You’re not alone – second adolescence is a very common experience for LGBTQ+ people! While it’s unfortunate that queer people aren’t usually given the same amount of time and space that cisgender and heterosexual people have for experimentation during the teenage years, you can do that now. It’s also okay to grieve for that young person you were – the one who didn’t have that time and space.
An important thing to bear in mind is that the traditional idea of what life “should” look like is not actually realistic to most people – never mind, then, to those who are queer. During (first) adolescence, many LGBTQ+ people spend a lot of time trying to be straight and internalising the sense that they’re not going to fit in. So, it’s only when they get a bit older and more comfortable that they’re finally able to explore beyond themselves, meet their community, and find out what they want in partners (or if they want a partner at all).

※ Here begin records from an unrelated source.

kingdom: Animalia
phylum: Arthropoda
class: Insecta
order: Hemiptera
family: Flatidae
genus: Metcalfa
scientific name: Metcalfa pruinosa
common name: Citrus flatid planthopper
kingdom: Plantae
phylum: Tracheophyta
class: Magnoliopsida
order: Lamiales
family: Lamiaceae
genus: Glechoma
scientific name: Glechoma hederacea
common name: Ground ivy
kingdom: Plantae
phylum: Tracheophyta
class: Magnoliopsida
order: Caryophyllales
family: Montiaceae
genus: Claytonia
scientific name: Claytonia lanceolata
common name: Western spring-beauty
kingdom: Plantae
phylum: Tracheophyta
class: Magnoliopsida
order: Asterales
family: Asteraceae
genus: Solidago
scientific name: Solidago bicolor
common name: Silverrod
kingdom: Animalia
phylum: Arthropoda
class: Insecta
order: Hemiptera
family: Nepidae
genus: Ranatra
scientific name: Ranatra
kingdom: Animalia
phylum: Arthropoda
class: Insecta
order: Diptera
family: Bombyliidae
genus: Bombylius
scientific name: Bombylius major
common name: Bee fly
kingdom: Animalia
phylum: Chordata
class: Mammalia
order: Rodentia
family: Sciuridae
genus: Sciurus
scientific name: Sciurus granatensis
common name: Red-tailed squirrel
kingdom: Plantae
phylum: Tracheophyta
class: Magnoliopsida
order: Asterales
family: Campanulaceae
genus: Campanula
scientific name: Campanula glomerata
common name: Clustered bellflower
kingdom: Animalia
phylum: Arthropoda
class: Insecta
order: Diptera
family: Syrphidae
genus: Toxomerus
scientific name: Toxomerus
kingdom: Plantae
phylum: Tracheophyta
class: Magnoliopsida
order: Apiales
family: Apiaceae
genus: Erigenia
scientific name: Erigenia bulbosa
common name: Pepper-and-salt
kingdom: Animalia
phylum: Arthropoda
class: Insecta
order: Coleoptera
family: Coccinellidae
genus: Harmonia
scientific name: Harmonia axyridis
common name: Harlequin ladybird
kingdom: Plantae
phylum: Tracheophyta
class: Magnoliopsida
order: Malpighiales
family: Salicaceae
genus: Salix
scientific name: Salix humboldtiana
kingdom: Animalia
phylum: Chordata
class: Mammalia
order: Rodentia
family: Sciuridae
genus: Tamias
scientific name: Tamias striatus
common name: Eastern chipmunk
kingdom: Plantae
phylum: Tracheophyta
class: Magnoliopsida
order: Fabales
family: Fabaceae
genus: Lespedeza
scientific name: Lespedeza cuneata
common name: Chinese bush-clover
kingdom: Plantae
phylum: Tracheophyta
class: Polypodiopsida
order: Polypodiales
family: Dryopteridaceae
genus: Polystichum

Much like the typical adolescent period, second adolescence can be a time of experimentation. You can experiment with your style if you want to and learn how you want to present yourself. If you want to explore sexually and go for different types of relationships, a great starting point is learning about consent and how to practise safe sex. Experimenting with yourself and getting comfortable with your own body can benefit your relationships with others as well. Above all, be kind to yourself throughout all of this. Remember: if you try something and it doesn’t work, that’s okay, too.
Moreover, speaking to other queer people about what you’re experiencing can be helpful. It may also worthwhile to talk with a mental health professional who will be able to provide you with a safe environment to work through your feelings.
My friend seems to be going through second adolescence – what can I do?
For those undergoing second adolescence, the “sudden change” in style and behaviour may appear strange to their peers who are adhering to more traditional milestones in life. So, try to be as compassionate and understanding as you can. Give your friend the space to discover who they are, and encourage them to embrace themselves.
The term “second adolescence” might not be fitting for everyone. But, whether you call it a second adolescence, a period of personal growth, self-actualisation, or self-discovery, they are all absolutely valid. You are going through something you should be allowed to process and experience, at any point in your life.